Text block —
□ □ □
Today, he has some questions about this weekend’s Gridiron dinner:

“The point isn’t the program or the performances. The point is that the nation’s leading journalists get together with the people they are supposed to hold accountable and have an evening of penguin-suited, designer-gowned fellowship….

“With apologies to my hosts, I ended up feeling conflicted about the whole thing.

“Reporters wouldn’t be doing their jobs if they didn’t get to know the officials they cover. Politicians, even those who I believe have wrong ideas about everything, tend to be garrulous and fun to be around. The Gridiron dinner and other similar events on the calendar each year seek to demonstrate that adversaries don’t have to be enemies.

“But we reporters are always pointing out to officials that as far as conflict of interest is concerned, appearance is as important as reality. That’s why I left the Gridiron dinner with that vague unease: I wondered what it looked like to people who weren’t in that ballroom.
□ □ □
Given material —
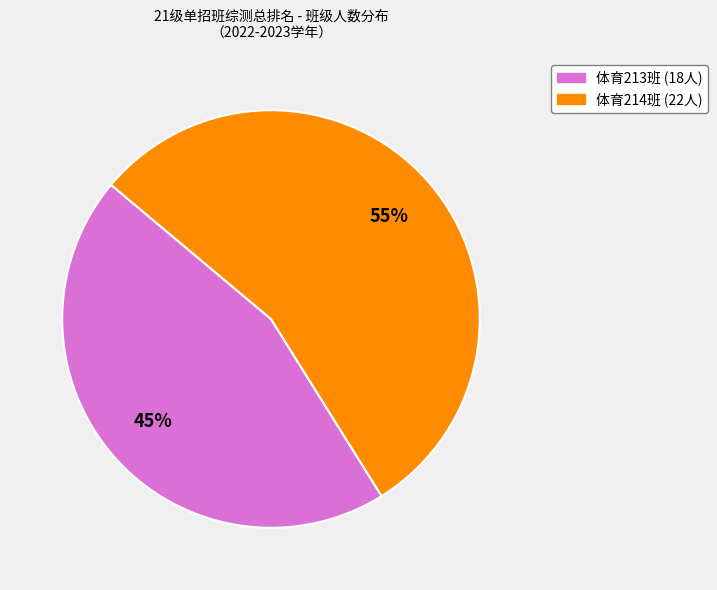

How many segments does this pie chart have?

2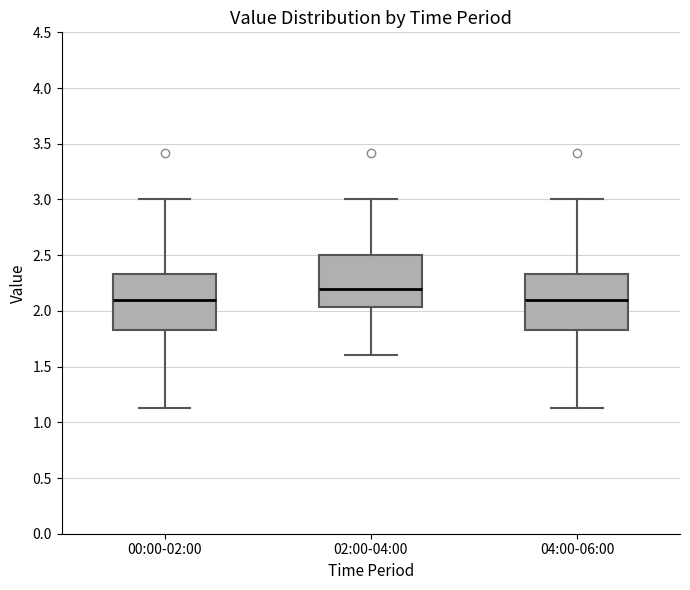

Which box's median line is the highest?

02:00-04:00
□ □ □
Tasks to complete —
[A] In the passage about the Gridiron dinner, what do the dinner and similar events each year seek to demonstrate?
[B] Transcribe the portion of the Gridiron dinner passage that opens with the words containing "Today, he has" and closes with "penguin-suited, designer-gowned fellowship….".
[C] Go on with the passage about the Gridiron dinner, picking up right after its final sentence.

Answers by item —
[A] They seek to demonstrate that adversaries don't have to be enemies.

[B]
Today, he has some questions about this weekend’s Gridiron dinner:

“The point isn’t the program or the performances. The point is that the nation’s leading journalists get together with the people they are supposed to hold accountable and have an evening of penguin-suited, designer-gowned fellowship….

[C]
“The day after the dinner, reporters went back to trying to pry information out of this ultra-secretive administration. But I wondered what people in Seattle or New Orleans or Cleveland would think if they saw the journalistic elite at such jocular ease with the officials whose feet they hold to the fire.

“Houston, do we have an appearance problem?”

The answer, of course, is yes. The answer has always been yes, but that’s unlikely to change anything. After all, Saturday night was the 121st Gridiron dinner, meaning that the appearance problem was existed roughly since the Gilded Age of Grover Cleveland. Good luck with your crusade, Gene.